Year: Team; Games; Receiving; Rushing; Returning; Fumbles
GP: GS; Rec; Yds; Avg; Lng; TD; Att; Yds; Avg; Lng; TD; Ret; Yds; Avg; Lng; TD; Fum; Lost
2011: SF; 1; 1; 2; 36; 18.0; 29; 0; —; —; —; —; —; —; —; —; —; —; 1; 0
2012: SF; 3; 1; 5; 85; 17.0; 28; 0; —; —; —; —; —; —; —; —; —; —; 0; 0
2017: TEN; 2; 2; 9; 123; 13.7; 36; 0; —; —; —; —; —; —; —; —; —; —; 0; 0
2019: TEN; 0; 0; Did not play due to injury
Career: 6; 4; 16; 244; 15.3; 36; 0; 0; 0; 0.0; 0; 0; 0; 0; 0.0; 0; 0; 1; 0

==Career highlights==
- 3× Pro Bowl (2015–2017)
- Pro Bowl Offensive MVP (2017)
- 3× NFL Top 100 — 82nd (2016), 75th (2017), 72nd (2018)
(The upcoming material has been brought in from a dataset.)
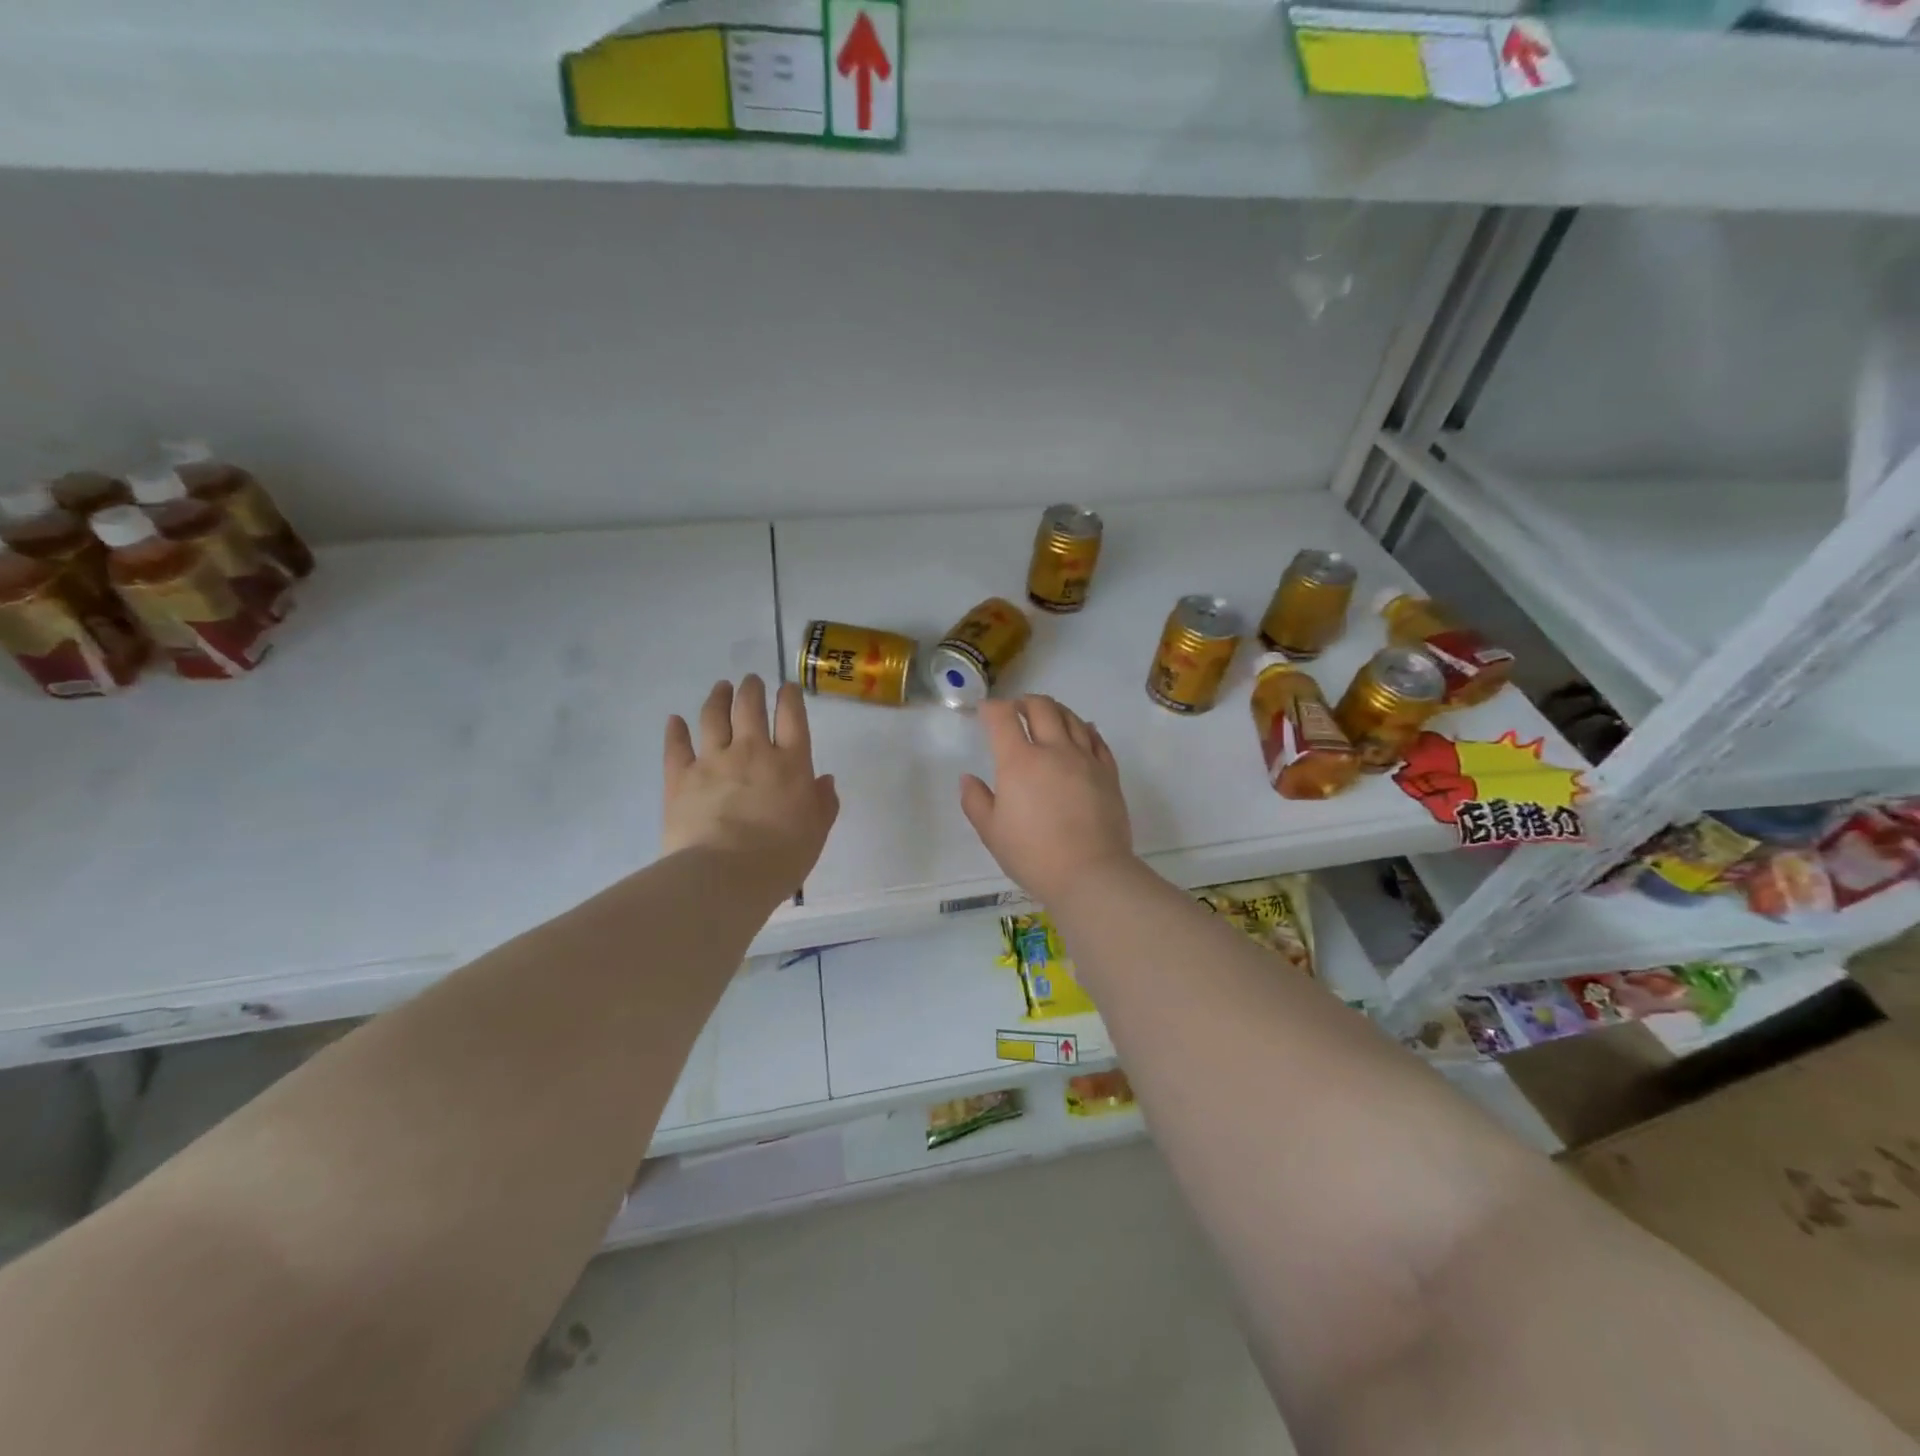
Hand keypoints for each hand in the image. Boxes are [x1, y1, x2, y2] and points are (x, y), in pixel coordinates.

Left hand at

- Titans franchise records
- Most receiving touchdowns by a tight end: 28
- Most receptions in a season by a tight end: 94
- Most receiving yards in a season by a tight end: 1,088

==Personal life==
In 2013, Walker's aunt and uncle were killed by a drunk driver five hours after Walker played in Super Bowl XLVII. The tragedy motivated him to speak out against drunk driving, and support laws requiring the installation of an ignition interlock device for first-time DUI offenders. Walker has three children and is a car and powerboat enthusiast.

Walker co-hosts the weekly NFL and college football gambling show The Locker Room, presented by the Bussin With The Boys podcast, alongside former Titans teammates Will Compton and Taylor Lewan.